**Your assignment**
Go over the entries and report the lines where the word "weather" occurs.

• • • •

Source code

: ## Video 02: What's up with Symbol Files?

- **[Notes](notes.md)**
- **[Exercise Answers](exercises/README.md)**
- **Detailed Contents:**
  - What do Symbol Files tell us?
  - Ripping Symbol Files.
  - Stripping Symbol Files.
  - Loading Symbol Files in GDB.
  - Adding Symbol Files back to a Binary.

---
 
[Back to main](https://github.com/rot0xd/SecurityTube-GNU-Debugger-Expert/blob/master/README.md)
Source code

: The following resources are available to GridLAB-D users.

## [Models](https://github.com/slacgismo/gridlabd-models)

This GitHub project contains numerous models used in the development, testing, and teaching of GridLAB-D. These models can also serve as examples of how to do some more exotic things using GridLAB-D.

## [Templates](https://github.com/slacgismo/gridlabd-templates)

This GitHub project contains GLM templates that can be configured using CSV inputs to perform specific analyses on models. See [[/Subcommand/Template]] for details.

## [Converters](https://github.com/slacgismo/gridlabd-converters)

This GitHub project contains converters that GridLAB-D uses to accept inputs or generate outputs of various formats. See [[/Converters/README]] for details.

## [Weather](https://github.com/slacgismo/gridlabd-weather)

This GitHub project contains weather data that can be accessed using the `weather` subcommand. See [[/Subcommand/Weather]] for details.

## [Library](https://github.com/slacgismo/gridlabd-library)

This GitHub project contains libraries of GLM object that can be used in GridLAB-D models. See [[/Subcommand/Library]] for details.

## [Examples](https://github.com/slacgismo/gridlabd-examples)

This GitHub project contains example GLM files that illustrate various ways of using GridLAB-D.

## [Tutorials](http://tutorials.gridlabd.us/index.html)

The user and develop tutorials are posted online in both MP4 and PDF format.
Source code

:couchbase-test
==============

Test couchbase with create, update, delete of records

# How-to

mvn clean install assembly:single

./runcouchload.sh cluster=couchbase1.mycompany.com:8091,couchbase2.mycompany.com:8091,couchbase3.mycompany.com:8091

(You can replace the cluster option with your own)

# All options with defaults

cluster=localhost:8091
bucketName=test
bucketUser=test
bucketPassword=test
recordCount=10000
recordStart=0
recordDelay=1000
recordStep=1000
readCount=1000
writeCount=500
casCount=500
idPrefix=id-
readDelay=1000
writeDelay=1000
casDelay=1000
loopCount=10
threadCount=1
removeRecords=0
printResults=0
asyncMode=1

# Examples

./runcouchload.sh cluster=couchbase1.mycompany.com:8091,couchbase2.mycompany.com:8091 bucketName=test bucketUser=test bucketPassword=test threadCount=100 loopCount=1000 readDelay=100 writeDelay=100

• • • •

**Task output**
## [Weather](https://github.com/slacgismo/gridlabd-weather)
This GitHub project contains weather data that can be accessed using the `weather` subcommand. See [[/Subcommand/Weather]] for details.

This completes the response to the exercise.